Problem description: Please restate the records below verbatim, omitting every image they hold.

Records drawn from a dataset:
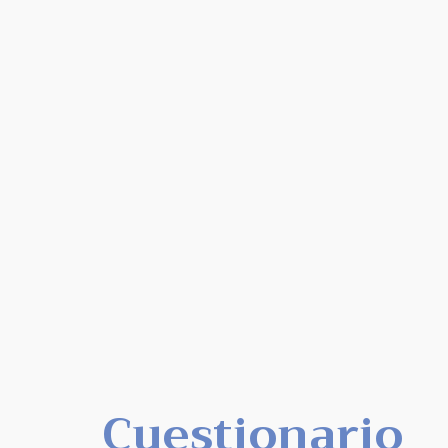
Cuestionario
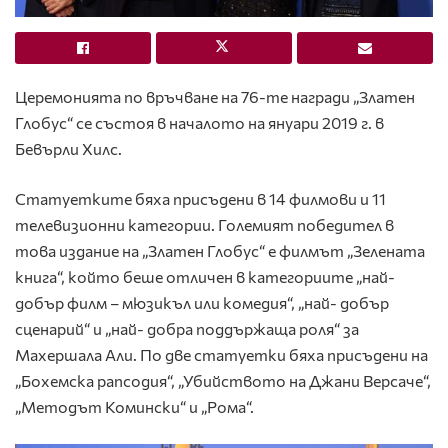
Церемонията по връчване на 76-те награди „Златен
Глобус“ се състоя в началото на януари 2019 г. в
Бевърли Хилс.
Статуетките бяха присъдени в 14 филмови и 11
телевизионни категории. Големият победител в
това издание на „Златен Глобус“ е филмът „Зелената
книга“, който беше отличен в категориите „най-
добър филм – мюзикъл или комедия“, „най- добър
сценарий“ и „най- добра поддържаща роля“ за
Махершала Али. По две статуетки бяха присъдени на
„Бохемска рапсодия“, „Убийството на Джани Версаче“,
„Методът Комински“ и „Рома“.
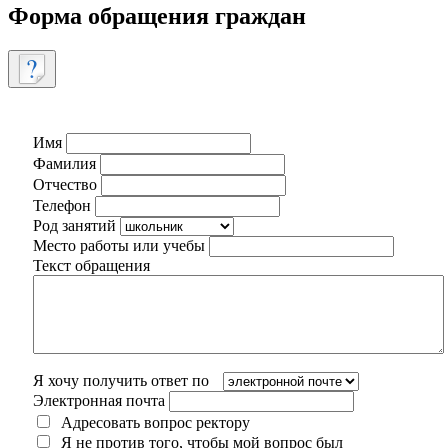
Форма обращения граждан
Имя
Фамилия
Отчество
Телефон
Род занятий
Место работы или учебы
Текст обращения
Я хочу получить ответ по
Электронная почта
Адресовать вопрос ректору
Я не против того, чтобы мой вопрос был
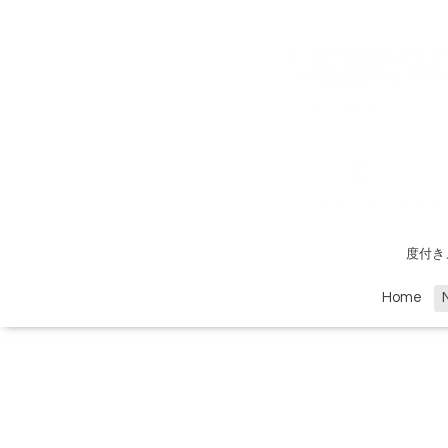
度付き
Home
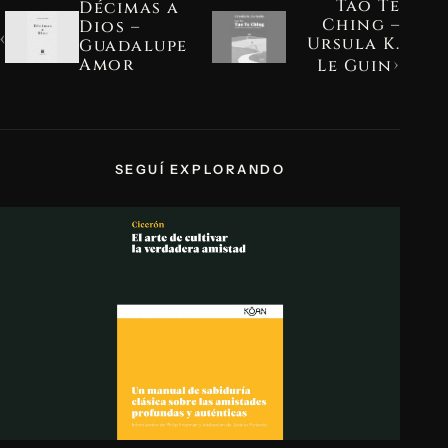
Tao Te
Décimas a
Ching –
Dios –
‹
Ursula K.
Guadalupe
›
Amor
Le Guin
SEGUÍ EXPLORANDO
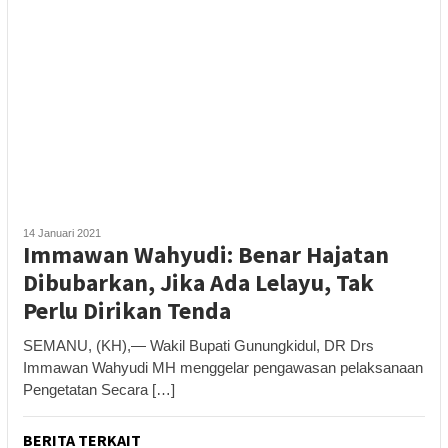
14 Januari 2021
Immawan Wahyudi: Benar Hajatan
Dibubarkan, Jika Ada Lelayu, Tak
Perlu Dirikan Tenda
SEMANU, (KH),— Wakil Bupati Gunungkidul, DR Drs
Immawan Wahyudi MH menggelar pengawasan pelaksanaan
Pengetatan Secara […]
BERITA TERKAIT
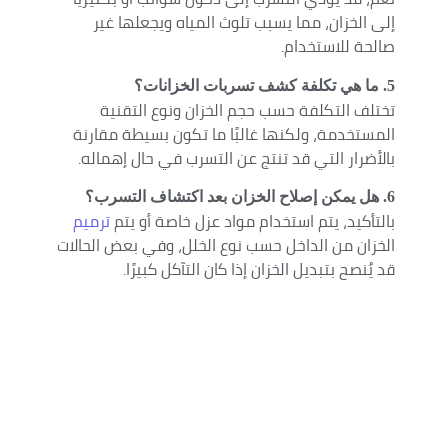
إلى الخزان، مما يسبب تلوث المياه ويجعلها غير
صالحة للاستخدام.
5. ما هي تكلفة كشف تسربات الخزانات؟
تختلف التكلفة حسب حجم الخزان ونوع التقنية
المستخدمة، ولكنها غالبًا ما تكون بسيطة مقارنة
بالأضرار التي قد تنتج عن التسرب في حال إهماله.
6. هل يمكن إصلاح الخزان بعد اكتشاف التسرب؟
بالتأكيد، يتم استخدام مواد عزل خاصة أو يتم
ترميم
الخزان من الداخل حسب نوع الخلل، وفي بعض الحالات
قد يُنصح بتبديل الخزان إذا كان التآكل كبيرًا.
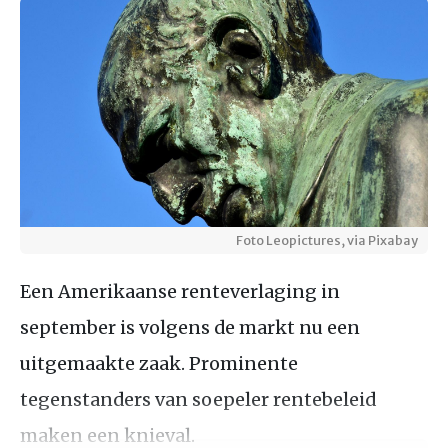
Foto Leopictures, via Pixabay
Een Amerikaanse renteverlaging in
september is volgens de markt nu een
uitgemaakte zaak. Prominente
tegenstanders van soepeler rentebeleid
maken een knieval.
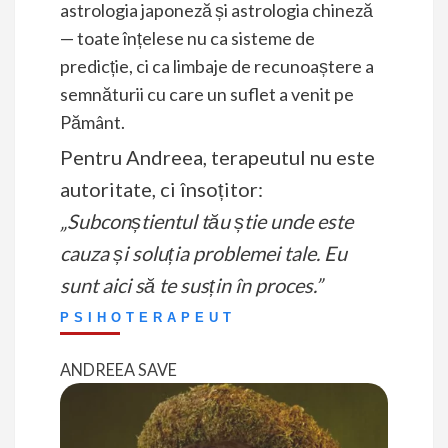
astrologia japoneză și astrologia chineză
— toate înțelese nu ca sisteme de
predicție, ci ca limbaje de recunoaștere a
semnăturii cu care un suflet a venit pe
Pământ.
Pentru Andreea, terapeutul nu este
autoritate, ci însoțitor:
„Subconștientul tău știe unde este
cauza și soluția problemei tale. Eu
sunt aici să te susțin în proces.”
PSIHOTERAPEUT
ANDREEA SAVE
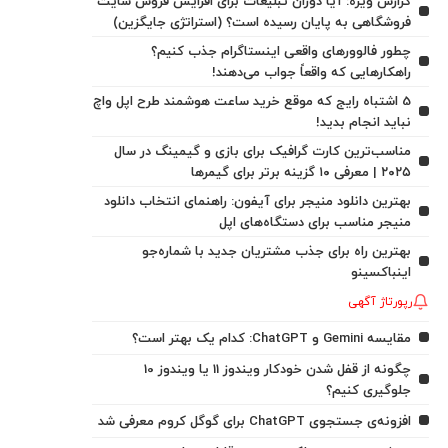
گزارش ویژه: آیا دوران تبلیغات برای افزایش فروش سایت
فروشگاهی به پایان رسیده است؟ (استراتژی جایگزین)
چطور فالوورهای واقعی اینستاگرام جذب کنیم؟
راهکارهایی که واقعاً جواب می‌دهند!
5 اشتباه رایج که موقع خرید ساعت هوشمند طرح اپل واچ
نباید انجام بدید!
مناسب‌ترین کارت گرافیک برای بازی و گیمینگ در سال
۲۰۲۵ | معرفی ۱۰ گزینه برتر برای گیمرها
بهترین دانلود منیجر برای آیفون: راهنمای انتخاب دانلود
منیجر مناسب برای دستگاه‌های اپل
بهترین راه برای جذب مشتریان جدید با شماره‌جو
اینباکسینو
رپورتاژ آگهی
مقایسه Gemini و ChatGPT: کدام یک بهتر است؟
چگونه از قفل شدن خودکار ویندوز 11 یا ویندوز 10
جلوگیری کنیم؟
افزونه‌ی جستجوی ChatGPT برای گوگل کروم معرفی شد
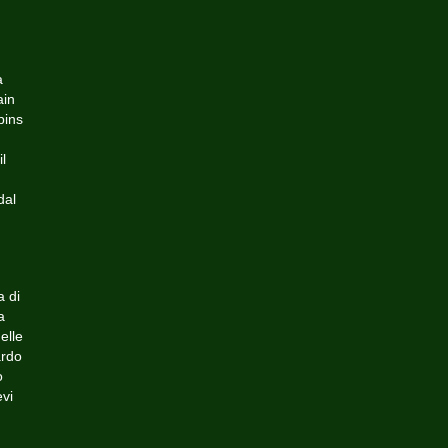
a
ain
pins
.
l
dal
a di
a
elle
ardo
o
evi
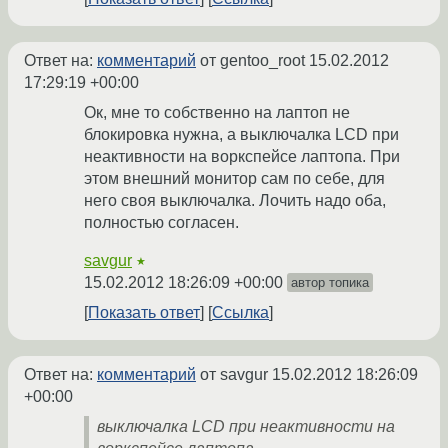
Ответ на:
комментарий
от gentoo_root
15.02.2012
17:29:19 +00:00
Ок, мне то собственно на лаптоп не
блокировка нужна, а выключалка LCD при
неактивности на воркспейсе лаптопа. При
этом внешний монитор сам по себе, для
него своя выключалка. Лочить надо оба,
полностью согласен.
savgur
★
15.02.2012 18:26:09 +00:00
автор топика
Показать ответ
Ссылка
Ответ на:
комментарий
от savgur
15.02.2012 18:26:09
+00:00
выключалка LCD при неактивности на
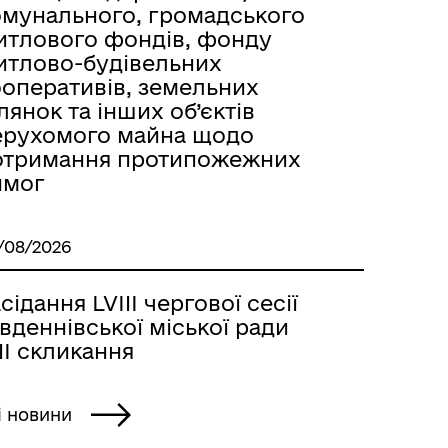
омунального, громадського
итлового фондів, фонду
итлово-будівельних
ооперативів, земельних
лянок та інших об’єктів
ерухомого майна щодо
отримання протипожежних
имог
/08/2026
сідання LVIII чергової сесії
вденнівської міської ради
II скликання
і новини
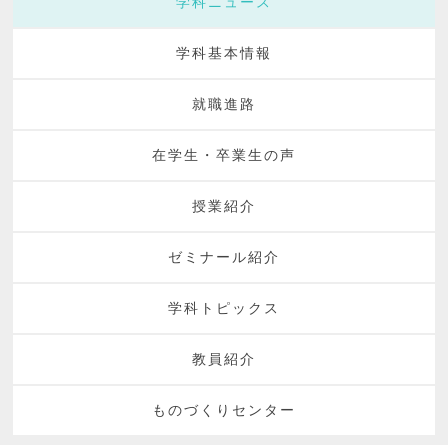
学科ニュース
学科基本情報
就職進路
在学生・卒業生の声
授業紹介
ゼミナール紹介
学科トピックス
教員紹介
ものづくりセンター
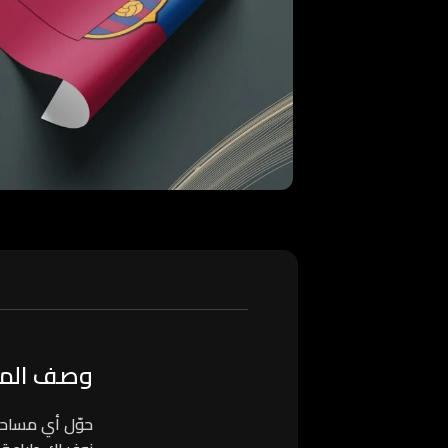
وصف المنتج 
حوّل أي مساحة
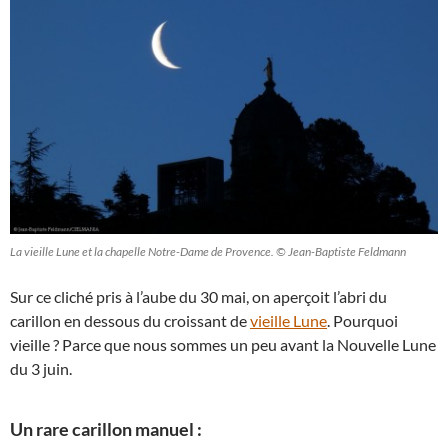
La vieille Lune et la chapelle Notre-Dame de Provence. © Jean-Baptiste Feldmann
Sur ce cliché pris à l’aube du 30 mai, on aperçoit l’abri du
carillon en dessous du croissant de
vieille Lune
. Pourquoi
vieille ? Parce que nous sommes un peu avant la Nouvelle Lune
du 3 juin.
Un rare carillon manuel :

Your solution:
Cuestionario
Церемонията по връчване на 76-те награди „Златен
Глобус“ се състоя в началото на януари 2019 г. в
Бевърли Хилс.
Статуетките бяха присъдени в 14 филмови и 11
телевизионни категории. Големият победител в
това издание на „Златен Глобус“ е филмът „Зелената
книга“, който беше отличен в категориите „най-
добър филм – мюзикъл или комедия“, „най- добър
сценарий“ и „най- добра поддържаща роля“ за
Махершала Али. По две статуетки бяха присъдени на
„Бохемска рапсодия“, „Убийството на Джани Версаче“,
„Методът Комински“ и „Рома“.
Форма обращения граждан
Имя
Фамилия
Отчество
Телефон
Род занятий
Место работы или учебы
Текст обращения
Я хочу получить ответ по
Электронная почта
Адресовать вопрос ректору
Я не против того, чтобы мой вопрос был
度付き
Home
Tao Te
Décimas a
Ching –
Dios –
‹
Ursula K.
Guadalupe
›
Amor
Le Guin
SEGUÍ EXPLORANDO
14 Januari 2021
Immawan Wahyudi: Benar Hajatan
Dibubarkan, Jika Ada Lelayu, Tak
Perlu Dirikan Tenda
SEMANU, (KH),— Wakil Bupati Gunungkidul, DR Drs
Immawan Wahyudi MH menggelar pengawasan pelaksanaan
Pengetatan Secara […]
BERITA TERKAIT
إلى الخزان، مما يسبب تلوث المياه ويجعلها غير
صالحة للاستخدام.
5. ما هي تكلفة كشف تسربات الخزانات؟
تختلف التكلفة حسب حجم الخزان ونوع التقنية
المستخدمة، ولكنها غالبًا ما تكون بسيطة مقارنة
بالأضرار التي قد تنتج عن التسرب في حال إهماله.
6. هل يمكن إصلاح الخزان بعد اكتشاف التسرب؟
بالتأكيد، يتم استخدام مواد عزل خاصة أو يتم
ترميم
الخزان من الداخل حسب نوع الخلل، وفي بعض الحالات
قد يُنصح بتبديل الخزان إذا كان التآكل كبيرًا.
Foto Leopictures, via Pixabay
Een Amerikaanse renteverlaging in
september is volgens de markt nu een
uitgemaakte zaak. Prominente
tegenstanders van soepeler rentebeleid
maken een knieval.
astrologia japoneză și astrologia chineză
— toate înțelese nu ca sisteme de
predicție, ci ca limbaje de recunoaștere a
semnăturii cu care un suflet a venit pe
Pământ.
Pentru Andreea, terapeutul nu este
autoritate, ci însoțitor:
„Subconștientul tău știe unde este
cauza și soluția problemei tale. Eu
sunt aici să te susțin în proces.”
PSIHOTERAPEUT
ANDREEA SAVE
گزارش ویژه: آیا دوران تبلیغات برای افزایش فروش سایت
فروشگاهی به پایان رسیده است؟ (استراتژی جایگزین)
چطور فالوورهای واقعی اینستاگرام جذب کنیم؟
راهکارهایی که واقعاً جواب می‌دهند!
5 اشتباه رایج که موقع خرید ساعت هوشمند طرح اپل واچ
نباید انجام بدید!
مناسب‌ترین کارت گرافیک برای بازی و گیمینگ در سال
۲۰۲۵ | معرفی ۱۰ گزینه برتر برای گیمرها
بهترین دانلود منیجر برای آیفون: راهنمای انتخاب دانلود
منیجر مناسب برای دستگاه‌های اپل
بهترین راه برای جذب مشتریان جدید با شماره‌جو
اینباکسینو
رپورتاژ آگهی
مقایسه Gemini و ChatGPT: کدام یک بهتر است؟
چگونه از قفل شدن خودکار ویندوز 11 یا ویندوز 10
جلوگیری کنیم؟
افزونه‌ی جستجوی ChatGPT برای گوگل کروم معرفی شد
a
ain
pins
.
l
dal
a di
a
elle
ardo
o
evi
Ответ на:
комментарий
от gentoo_root
15.02.2012
17:29:19 +00:00
Ок, мне то собственно на лаптоп не
блокировка нужна, а выключалка LCD при
неактивности на воркспейсе лаптопа. При
этом внешний монитор сам по себе, для
него своя выключалка. Лочить надо оба,
полностью согласен.
savgur
★
15.02.2012 18:26:09 +00:00
автор топика
Показать ответ
Ссылка
Ответ на:
комментарий
от savgur
15.02.2012 18:26:09
+00:00
выключалка LCD при неактивности на
омунального, громадського
итлового фондів, фонду
итлово-будівельних
ооперативів, земельних
лянок та інших об’єктів
ерухомого майна щодо
отримання протипожежних
имог
/08/2026
сідання LVIII чергової сесії
вденнівської міської ради
II скликання
і новини
学科ニュース
学科基本情報
就職進路
在学生・卒業生の声
授業紹介
ゼミナール紹介
学科トピックス
教員紹介
ものづくりセンター
وصف المنتج 
حوّل أي مساحة
La vieille Lune et la chapelle Notre-Dame de Provence. © Jean-Baptiste Feldmann
Sur ce cliché pris à l’aube du 30 mai, on aperçoit l’abri du
carillon en dessous du croissant de
vieille Lune
. Pourquoi
vieille ? Parce que nous sommes un peu avant la Nouvelle Lune
du 3 juin.
Un rare carillon manuel :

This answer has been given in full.